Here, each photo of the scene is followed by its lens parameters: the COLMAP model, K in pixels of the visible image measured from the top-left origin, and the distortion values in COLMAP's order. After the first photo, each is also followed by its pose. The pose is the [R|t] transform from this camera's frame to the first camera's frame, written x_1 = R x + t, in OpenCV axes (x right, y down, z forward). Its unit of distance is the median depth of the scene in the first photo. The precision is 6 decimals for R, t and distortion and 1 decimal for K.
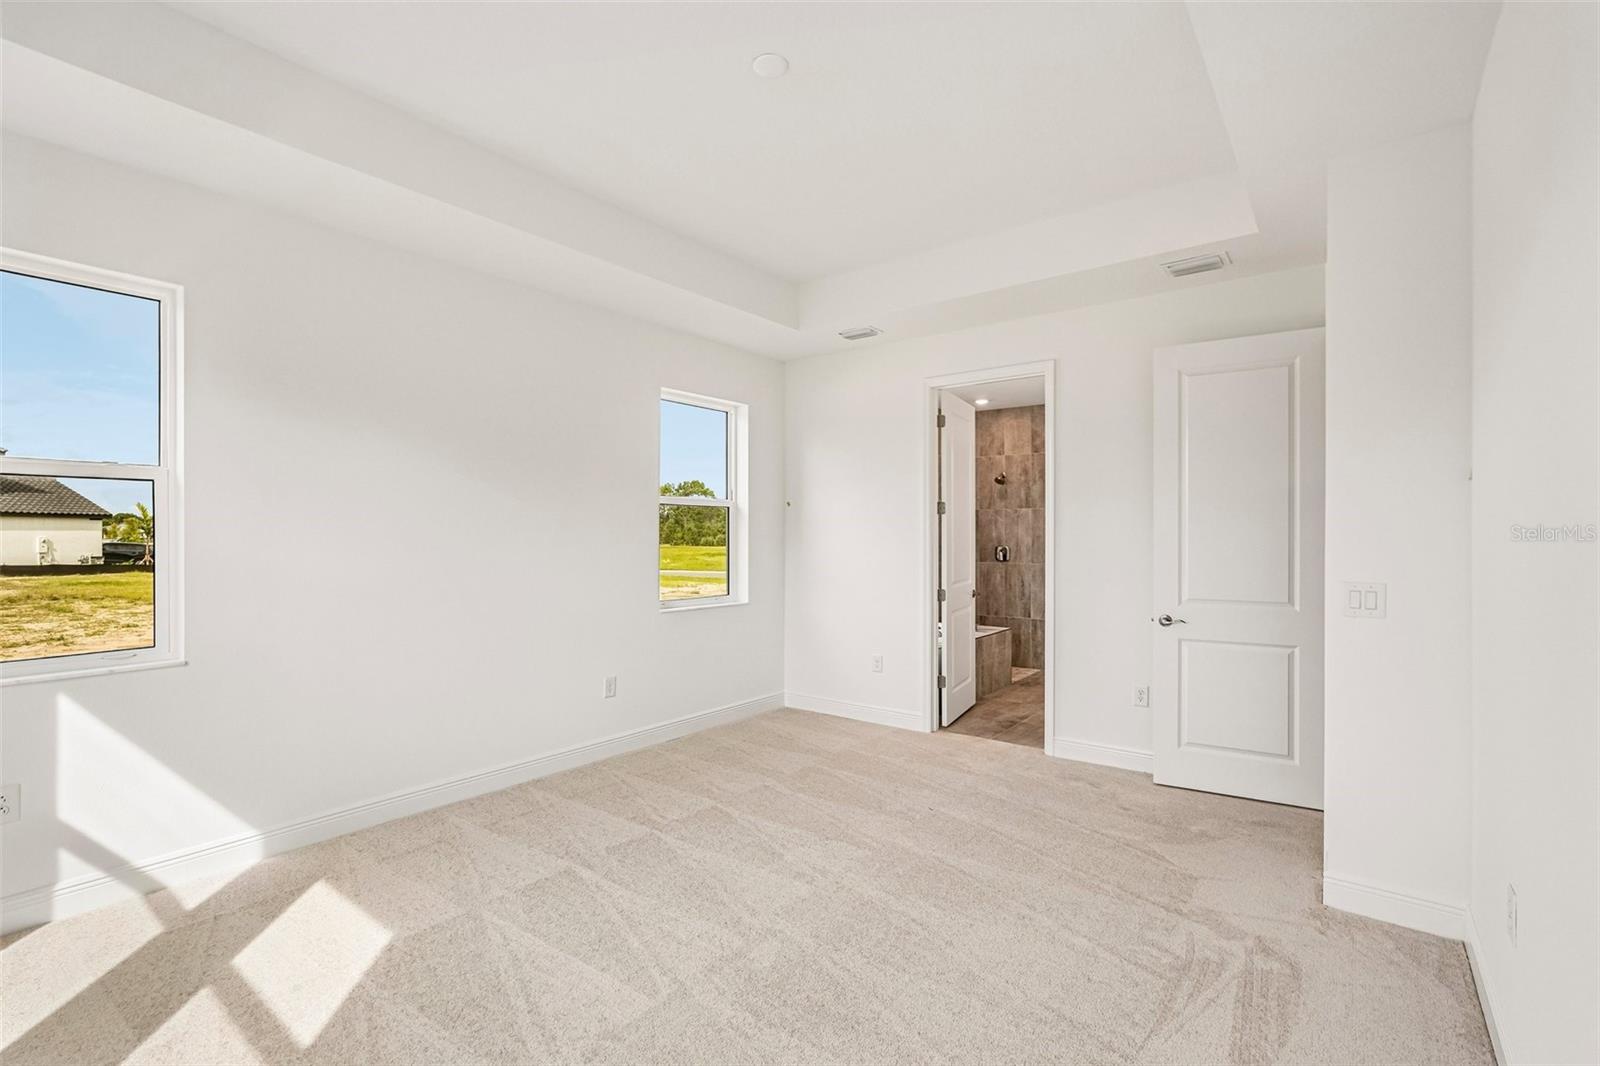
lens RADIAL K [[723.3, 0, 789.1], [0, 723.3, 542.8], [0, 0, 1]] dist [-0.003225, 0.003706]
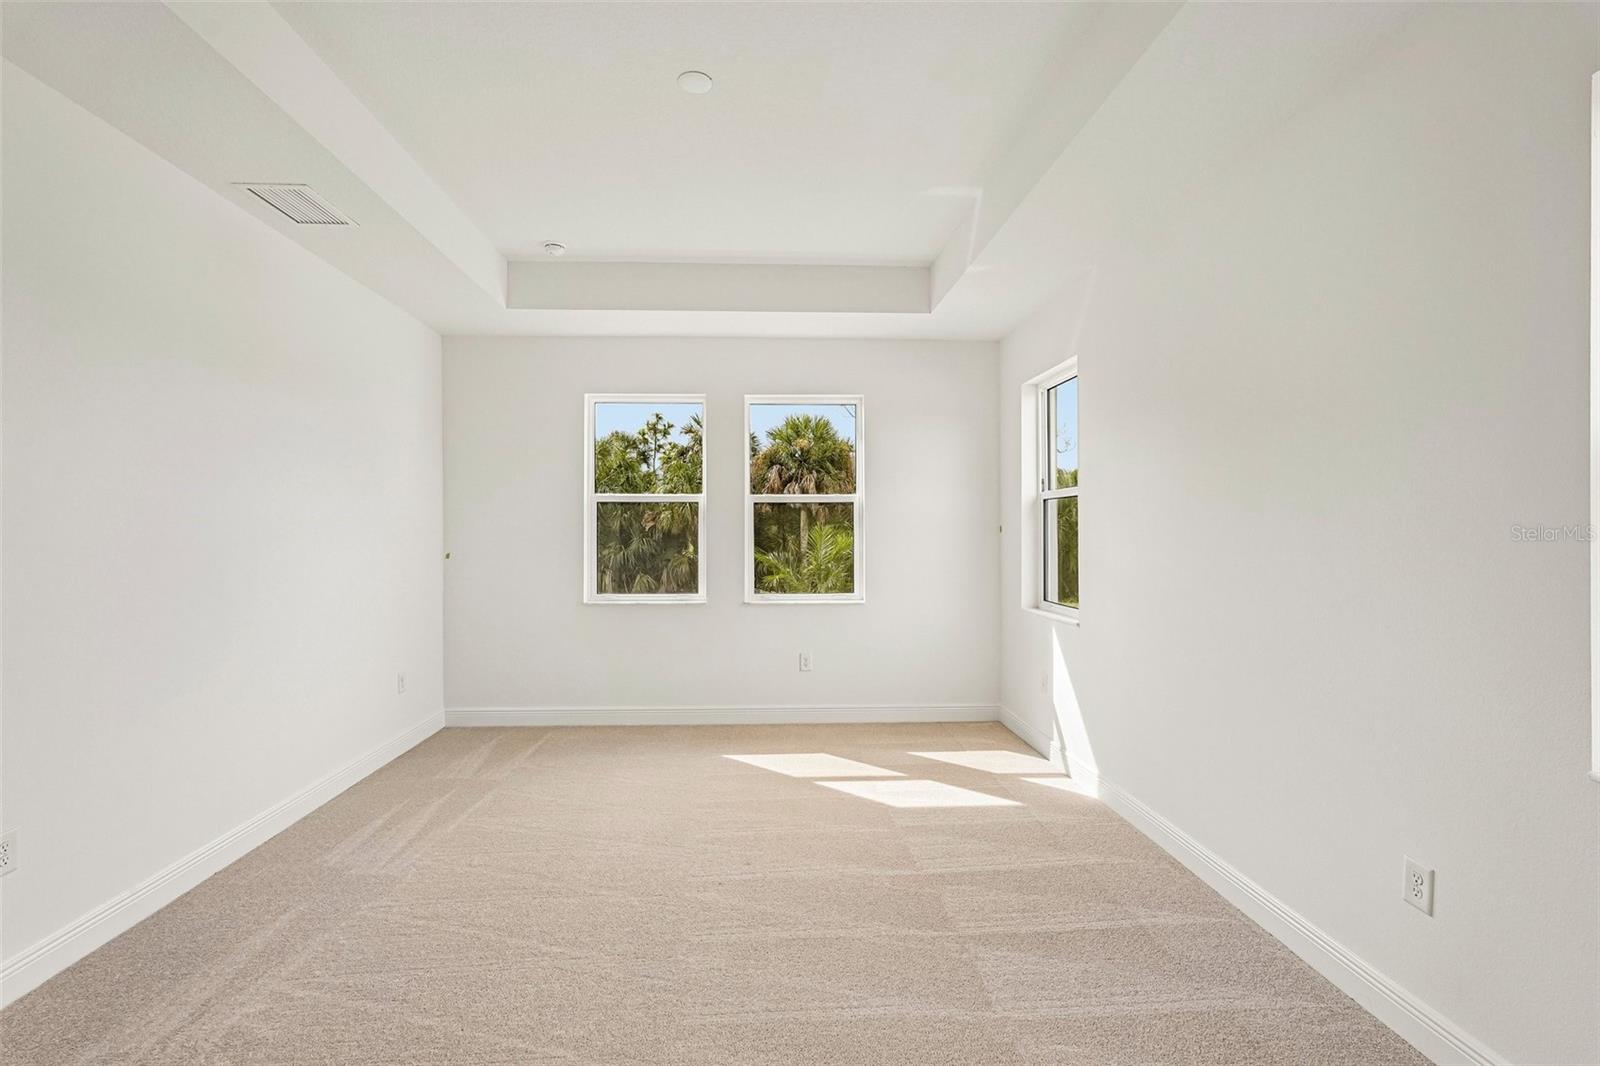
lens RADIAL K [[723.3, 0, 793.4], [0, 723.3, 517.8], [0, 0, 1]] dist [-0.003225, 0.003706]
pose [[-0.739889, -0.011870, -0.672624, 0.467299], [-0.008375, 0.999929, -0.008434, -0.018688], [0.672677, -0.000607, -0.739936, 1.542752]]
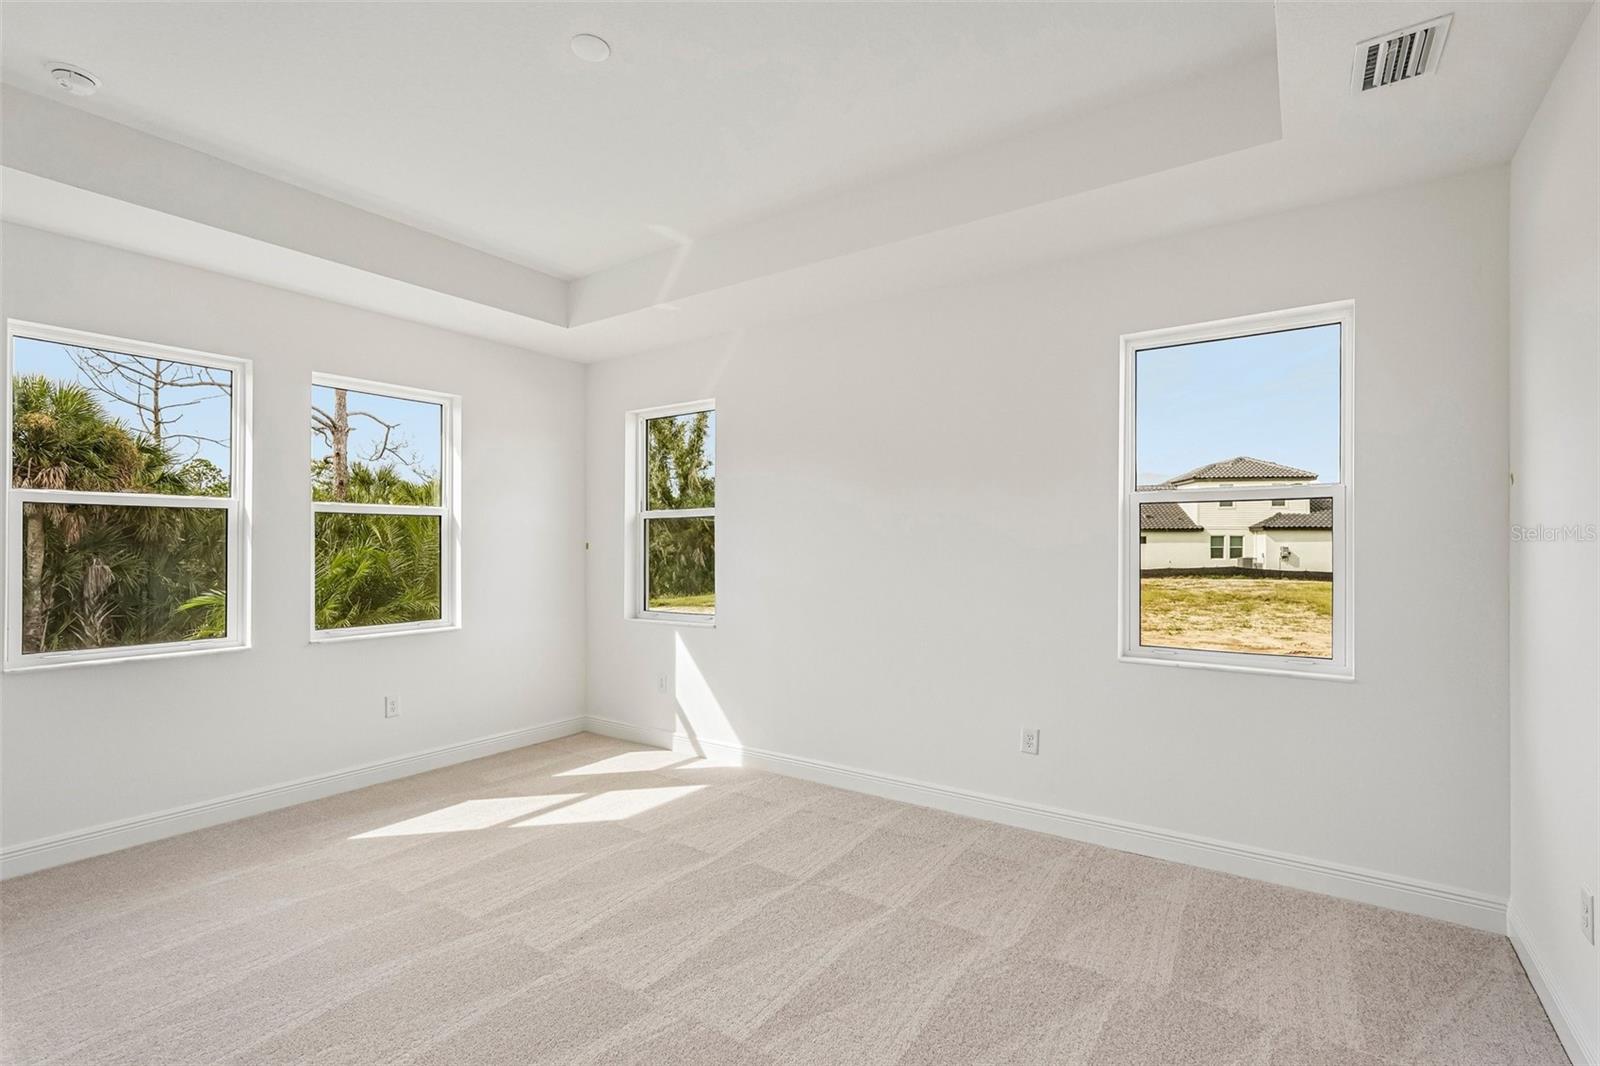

* What you should do
Copy out the material above in full and exactly, but with no pictures.

* Task answer
Here, each photo of the scene is followed by its lens parameters: the COLMAP model, K in pixels of the visible image measured from the top-left origin, and the distortion values in COLMAP's order. After the first photo, each is also followed by its pose. The pose is the [R|t] transform from this camera's frame to the first camera's frame, written x_1 = R x + t, in OpenCV axes (x right, y down, z forward). Its unit of distance is the median depth of the scene in the first photo. The precision is 6 decimals for R, t and distortion and 1 decimal for K.
lens RADIAL K [[723.3, 0, 789.1], [0, 723.3, 542.8], [0, 0, 1]] dist [-0.003225, 0.003706]
lens RADIAL K [[723.3, 0, 793.4], [0, 723.3, 517.8], [0, 0, 1]] dist [-0.003225, 0.003706]
pose [[-0.739889, -0.011870, -0.672624, 0.467299], [-0.008375, 0.999929, -0.008434, -0.018688], [0.672677, -0.000607, -0.739936, 1.542752]]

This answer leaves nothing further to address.